Jose was born on 28th March, 1913 in the Villa de Sahuayo to parents Don Marcario Sanchez and Dona Maria del Rio. He was baptised in the parish church and attended school locally before continuing his education in Guadalajara. When the Cristero War began in 1926, Jose's older bothers, Miguel and Marcario, were caught up by the Christian ideals of Anacleto Gonzalez Flores, the leader of the Association of Young Mexican Catholics. That August they joined the forces of General Cristario Sanchez Ramirez.
In 1927 Jose Sanchez del Rio joined Cristero forces in Cotija, Michoacan, under the leadership of General Prudencio Mendoza. Because of his youth he was only admitted as a flag bearer rather than a soldier. A year later during a conflict with givernement forces the general's horse was shot down and Jose reportedly gave the general his own horse and was thus captured by the guards. He was imprisoned in the parish church in Sahuayo. Rafael Picasso, the government official, was using the church as a prison, and also kept some prize fighting cockrels inside. Jose, angered by the the usage of the church wrang
the roosters necks crying that it was a church not a barnyard. Picasso greatly angered by the boy's actions ordered that he be killed by firing squad.

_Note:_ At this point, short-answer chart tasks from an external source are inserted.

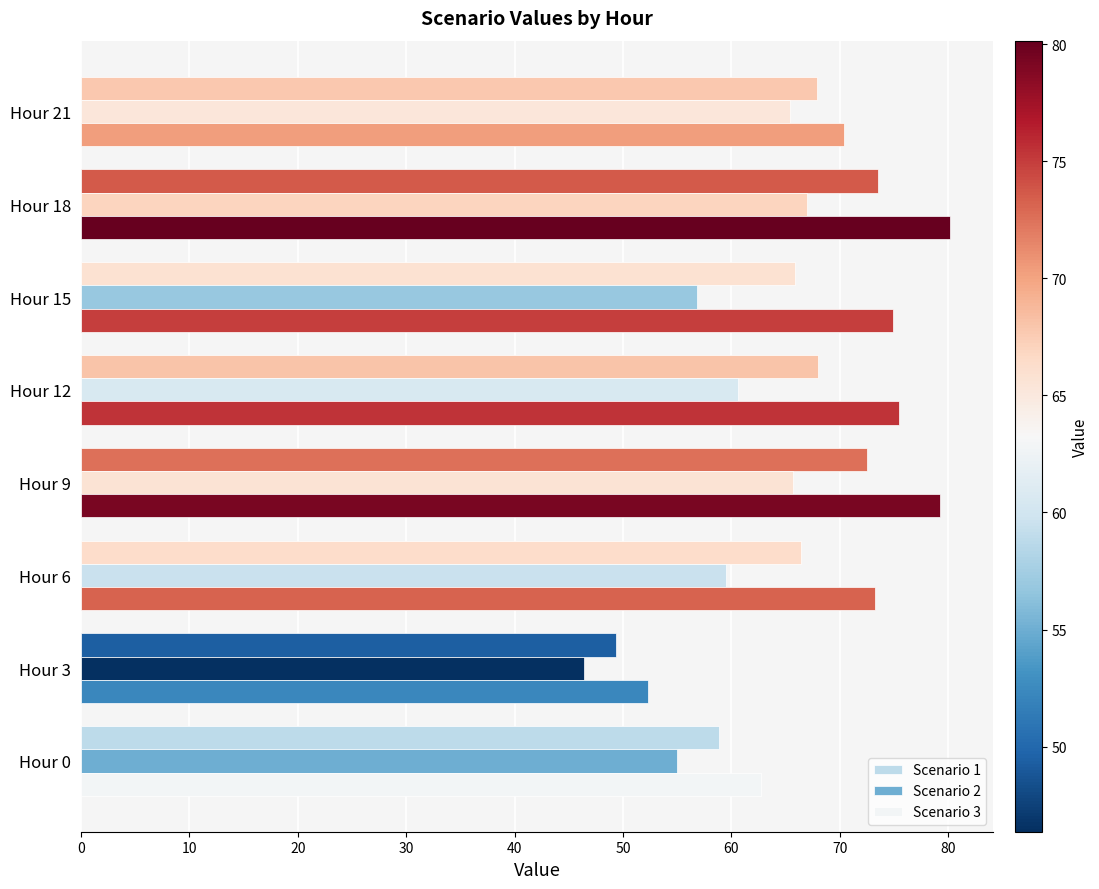

What is the total value across all series at Hour 15?

197.6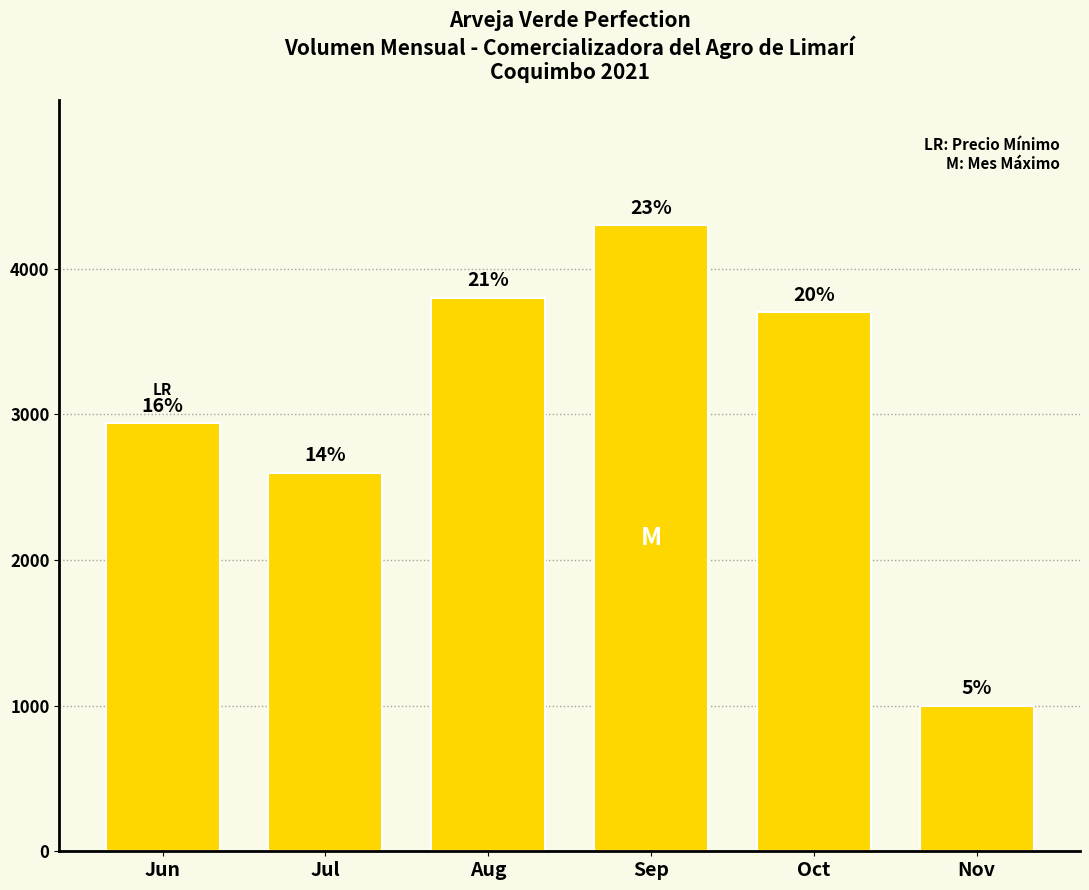

Does the chart contain any negative values?

No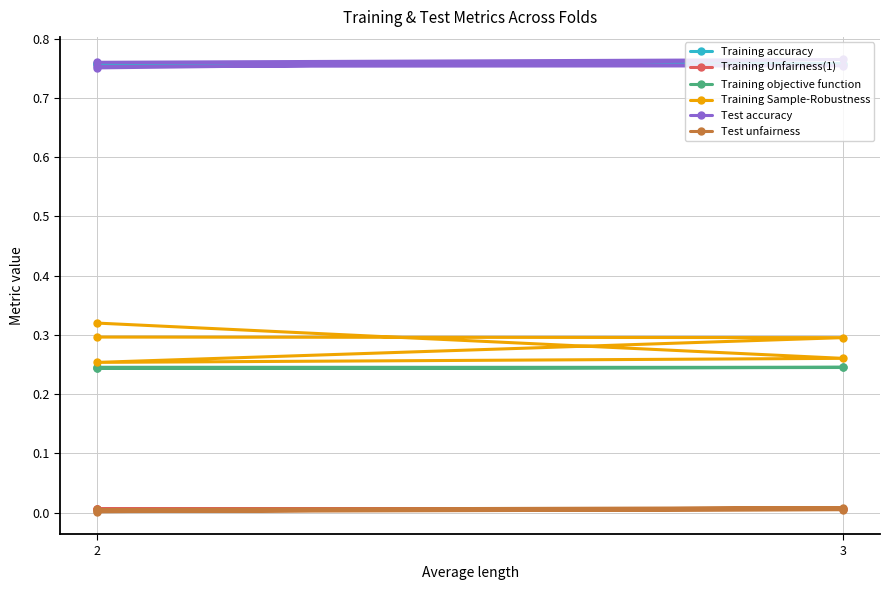

What is the difference between the highest and lowest values at 2?

0.8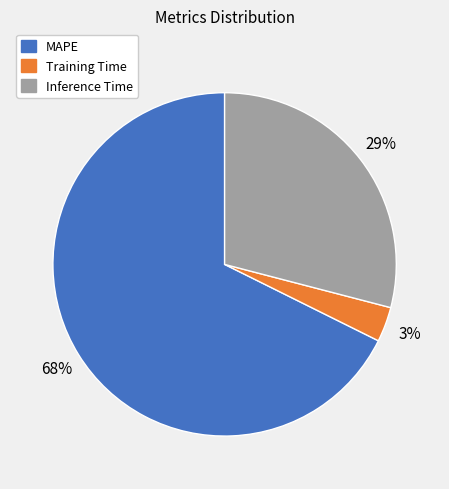

What percentage is the Training Time slice, to the nearest percent?

3%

Two children witnessed the death of Jose Sanchez del Rio, Marcial Maciel and Enrique Amezcua Medina who both went on to found religious congregations.
Rev. Marcial Maciel, aged seven at the time, reported what happened. He stated that the soldiers took Jose and cut the skin on the soles of the feet before forcing him to walk through the town toward the cemetery. They repeatedly stopped and said that if he would cry 'Death to Christ the King' they would let him live. Instead Jose cried Viva Cristo Rey. The commander ordered the soldiers to stab the boy so gunshots would not be heard. The boy continued to scream Viva Cristo Rey at which point the officer shot the boy in the head. Jose Sanchez del Rio died on 10th February, 1928 aged 14 years old.
The remains of Jose Luis rest in the Church of the Sacred Heart of Jesus in his hometown.
He was beatified on 20 November 2005 in the pontificate of Pope Benedict XVI.